------ Data extracts ------

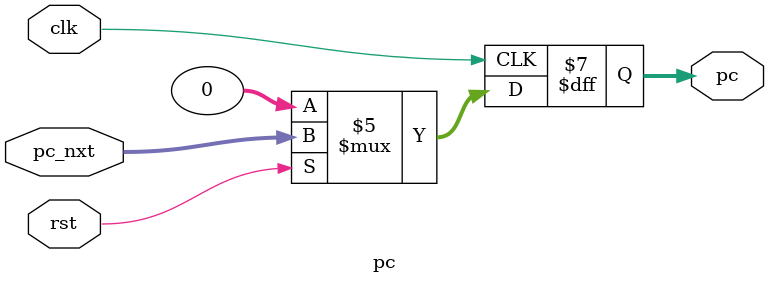
<source format=v>
`timescale 1ns / 1ps


module pc(
    input clk,
    input rst,
    input [31:0] pc_nxt,
    output reg [31:0] pc=0
    );
    always@(posedge clk )
    begin
    if(~rst)
    pc<=32'd0;
    else
    pc<=pc_nxt;
    end
endmodule

</source>
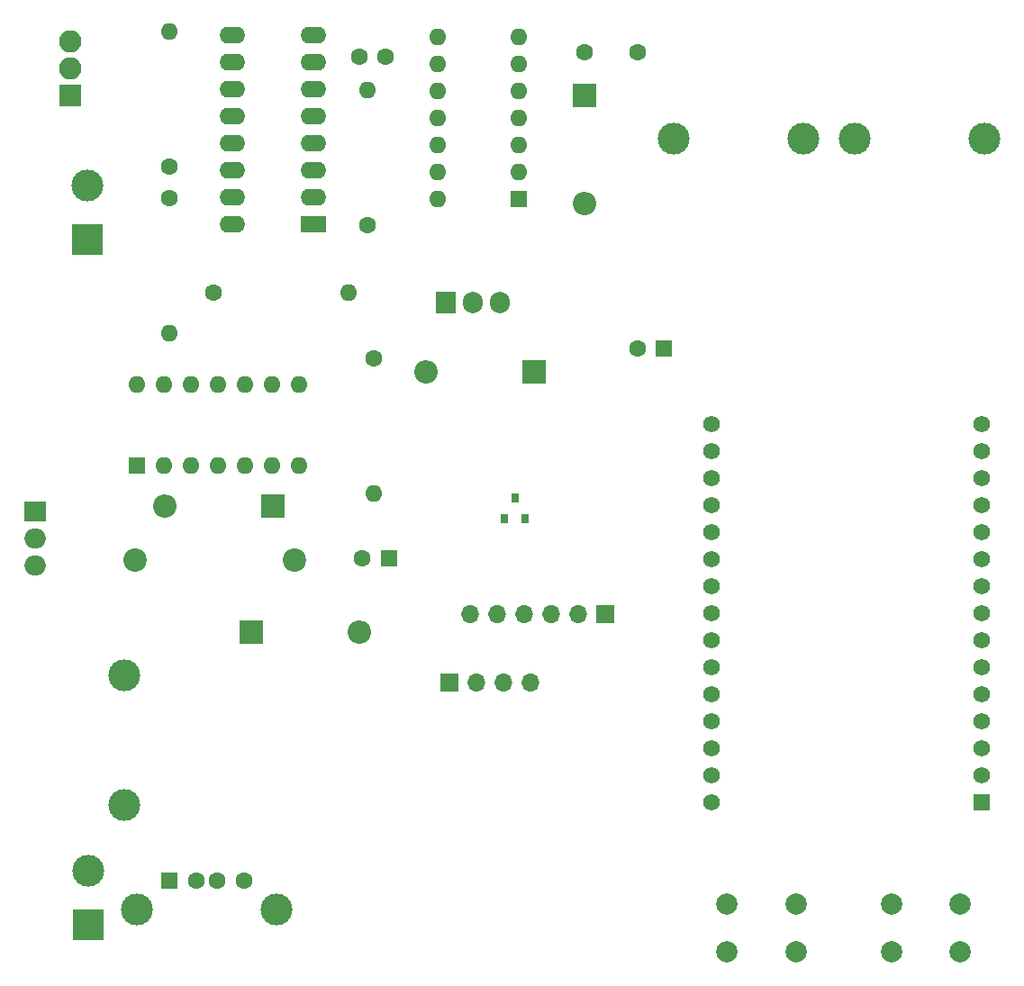
<source format=gbr>
%TF.GenerationSoftware,KiCad,Pcbnew,(5.1.10-1-10_14)*%
%TF.CreationDate,2022-02-05T17:42:02-05:00*%
%TF.ProjectId,Proyecto_ELPO_PV,50726f79-6563-4746-9f5f-454c504f5f50,rev?*%
%TF.SameCoordinates,Original*%
%TF.FileFunction,Soldermask,Bot*%
%TF.FilePolarity,Negative*%
%FSLAX46Y46*%
G04 Gerber Fmt 4.6, Leading zero omitted, Abs format (unit mm)*
G04 Created by KiCad (PCBNEW (5.1.10-1-10_14)) date 2022-02-05 17:42:02*
%MOMM*%
%LPD*%
G01*
G04 APERTURE LIST*
%ADD10R,2.100000X2.100000*%
%ADD11O,2.100000X2.100000*%
%ADD12C,3.000000*%
%ADD13R,3.000000X3.000000*%
%ADD14O,1.600000X1.600000*%
%ADD15R,1.600000X1.600000*%
%ADD16C,1.560000*%
%ADD17R,1.560000X1.560000*%
%ADD18R,1.700000X1.700000*%
%ADD19O,1.700000X1.700000*%
%ADD20C,2.000000*%
%ADD21R,1.600000X1.500000*%
%ADD22C,1.600000*%
%ADD23R,2.200000X2.200000*%
%ADD24O,2.200000X2.200000*%
%ADD25O,2.000000X1.905000*%
%ADD26R,2.000000X1.905000*%
%ADD27C,2.200000*%
%ADD28R,1.905000X2.000000*%
%ADD29O,1.905000X2.000000*%
%ADD30R,2.400000X1.600000*%
%ADD31O,2.400000X1.600000*%
%ADD32R,0.800000X0.900000*%
G04 APERTURE END LIST*
D10*
%TO.C,ON/OFF*%
X47447200Y-40728900D03*
D11*
X47447200Y-38188900D03*
X47447200Y-35648900D03*
%TD*%
D12*
%TO.C,OUTPUT*%
X49174400Y-113588800D03*
D13*
X49174400Y-118668800D03*
%TD*%
%TO.C,INPUT*%
X49034700Y-54241700D03*
D12*
X49034700Y-49161700D03*
%TD*%
D14*
%TO.C,U1*%
X82016600Y-50482500D03*
X89636600Y-35242500D03*
X82016600Y-47942500D03*
X89636600Y-37782500D03*
X82016600Y-45402500D03*
X89636600Y-40322500D03*
X82016600Y-42862500D03*
X89636600Y-42862500D03*
X82016600Y-40322500D03*
X89636600Y-45402500D03*
X82016600Y-37782500D03*
X89636600Y-47942500D03*
X82016600Y-35242500D03*
D15*
X89636600Y-50482500D03*
%TD*%
D16*
%TO.C,U4*%
X107772200Y-71576000D03*
X107772200Y-74116000D03*
X107772200Y-76656000D03*
X107772200Y-79196000D03*
X107772200Y-81736000D03*
X107772200Y-84276000D03*
X107772200Y-86816000D03*
X107772200Y-89356000D03*
X107772200Y-91896000D03*
X107772200Y-94436000D03*
X107772200Y-96976000D03*
X107772200Y-99516000D03*
X107772200Y-102056000D03*
X107772200Y-104596000D03*
X107772200Y-107136000D03*
X133172200Y-71576000D03*
X133172200Y-74116000D03*
X133172200Y-76656000D03*
X133172200Y-79196000D03*
X133172200Y-81736000D03*
X133172200Y-84276000D03*
X133172200Y-86816000D03*
X133172200Y-89356000D03*
X133172200Y-91896000D03*
X133172200Y-94436000D03*
X133172200Y-96976000D03*
X133172200Y-99516000D03*
X133172200Y-102056000D03*
X133172200Y-104596000D03*
D17*
X133172200Y-107136000D03*
%TD*%
D18*
%TO.C,oled1*%
X83134200Y-95910400D03*
D19*
X85674200Y-95910400D03*
X88214200Y-95910400D03*
X90754200Y-95910400D03*
%TD*%
D18*
%TO.C,sen1*%
X97726500Y-89496900D03*
D19*
X95186500Y-89496900D03*
X92646500Y-89496900D03*
X90106500Y-89496900D03*
X87566500Y-89496900D03*
X85026500Y-89496900D03*
%TD*%
D20*
%TO.C,down*%
X124637800Y-121238400D03*
X124637800Y-116738400D03*
X131137800Y-121238400D03*
X131137800Y-116738400D03*
%TD*%
%TO.C,up*%
X115656500Y-116738400D03*
X115656500Y-121238400D03*
X109156500Y-116738400D03*
X109156500Y-121238400D03*
%TD*%
D12*
%TO.C,OUT2*%
X53724400Y-117276700D03*
X66864400Y-117276700D03*
D21*
X56794400Y-114566700D03*
D22*
X59294400Y-114566700D03*
X61294400Y-114566700D03*
X63794400Y-114566700D03*
%TD*%
D15*
%TO.C,C2*%
X77393800Y-84213700D03*
D22*
X74893800Y-84213700D03*
%TD*%
D23*
%TO.C,D2*%
X64503300Y-91160600D03*
D24*
X74663300Y-91160600D03*
%TD*%
D12*
%TO.C,L2*%
X52539900Y-107450000D03*
X52539900Y-95250000D03*
%TD*%
D25*
%TO.C,Q2*%
X44145200Y-84886800D03*
X44145200Y-82346800D03*
D26*
X44145200Y-79806800D03*
%TD*%
D22*
%TO.C,R1*%
X75971400Y-65468500D03*
D14*
X75971400Y-78168500D03*
%TD*%
D15*
%TO.C,U2*%
X53708300Y-75488800D03*
D14*
X68948300Y-67868800D03*
X56248300Y-75488800D03*
X66408300Y-67868800D03*
X58788300Y-75488800D03*
X63868300Y-67868800D03*
X61328300Y-75488800D03*
X61328300Y-67868800D03*
X63868300Y-75488800D03*
X58788300Y-67868800D03*
X66408300Y-75488800D03*
X56248300Y-67868800D03*
X68948300Y-75488800D03*
X53708300Y-67868800D03*
%TD*%
D24*
%TO.C,DB2*%
X56349900Y-79311500D03*
D23*
X66509900Y-79311500D03*
%TD*%
D27*
%TO.C,CB2*%
X68567300Y-84442300D03*
X53567300Y-84442300D03*
%TD*%
D22*
%TO.C,Rd2*%
X60934600Y-59258200D03*
D14*
X73634600Y-59258200D03*
%TD*%
D28*
%TO.C,Q1*%
X82740500Y-60223400D03*
D29*
X85280500Y-60223400D03*
X87820500Y-60223400D03*
%TD*%
D24*
%TO.C,DB1*%
X95834200Y-50838100D03*
D23*
X95834200Y-40678100D03*
%TD*%
D22*
%TO.C,CB1*%
X95796100Y-36639500D03*
X100796100Y-36639500D03*
%TD*%
D24*
%TO.C,D1*%
X80899000Y-66738500D03*
D23*
X91059000Y-66738500D03*
%TD*%
D12*
%TO.C,L11*%
X104152700Y-44805600D03*
X116352700Y-44805600D03*
%TD*%
%TO.C,L12*%
X133370700Y-44818300D03*
X121170700Y-44818300D03*
%TD*%
D14*
%TO.C,R2*%
X56781700Y-34696400D03*
D22*
X56781700Y-47396400D03*
%TD*%
D30*
%TO.C,U3*%
X70307200Y-52793900D03*
D31*
X62687200Y-35013900D03*
X70307200Y-50253900D03*
X62687200Y-37553900D03*
X70307200Y-47713900D03*
X62687200Y-40093900D03*
X70307200Y-45173900D03*
X62687200Y-42633900D03*
X70307200Y-42633900D03*
X62687200Y-45173900D03*
X70307200Y-40093900D03*
X62687200Y-47713900D03*
X70307200Y-37553900D03*
X62687200Y-50253900D03*
X70307200Y-35013900D03*
X62687200Y-52793900D03*
%TD*%
D15*
%TO.C,C1*%
X103276400Y-64516000D03*
D22*
X100776400Y-64516000D03*
%TD*%
%TO.C,CT1*%
X77114400Y-37071300D03*
X74614400Y-37071300D03*
%TD*%
D32*
%TO.C,Q3*%
X90192900Y-80527400D03*
X88292900Y-80527400D03*
X89242900Y-78527400D03*
%TD*%
D22*
%TO.C,Rd1*%
X56781700Y-50406300D03*
D14*
X56781700Y-63106300D03*
%TD*%
%TO.C,RT1*%
X75399900Y-40195500D03*
D22*
X75399900Y-52895500D03*
%TD*%
M02*

</source>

------

The task:
Only those lines of the entries above that run from the line containing "X92646500Y-89496900D03*" to the line containing "X115656500Y-121238400D03*", both included, should be transcribed exactly.

Written reply:
X92646500Y-89496900D03*
X90106500Y-89496900D03*
X87566500Y-89496900D03*
X85026500Y-89496900D03*
%TD*%
D20*
%TO.C,down*%
X124637800Y-121238400D03*
X124637800Y-116738400D03*
X131137800Y-121238400D03*
X131137800Y-116738400D03*
%TD*%
%TO.C,up*%
X115656500Y-116738400D03*
X115656500Y-121238400D03*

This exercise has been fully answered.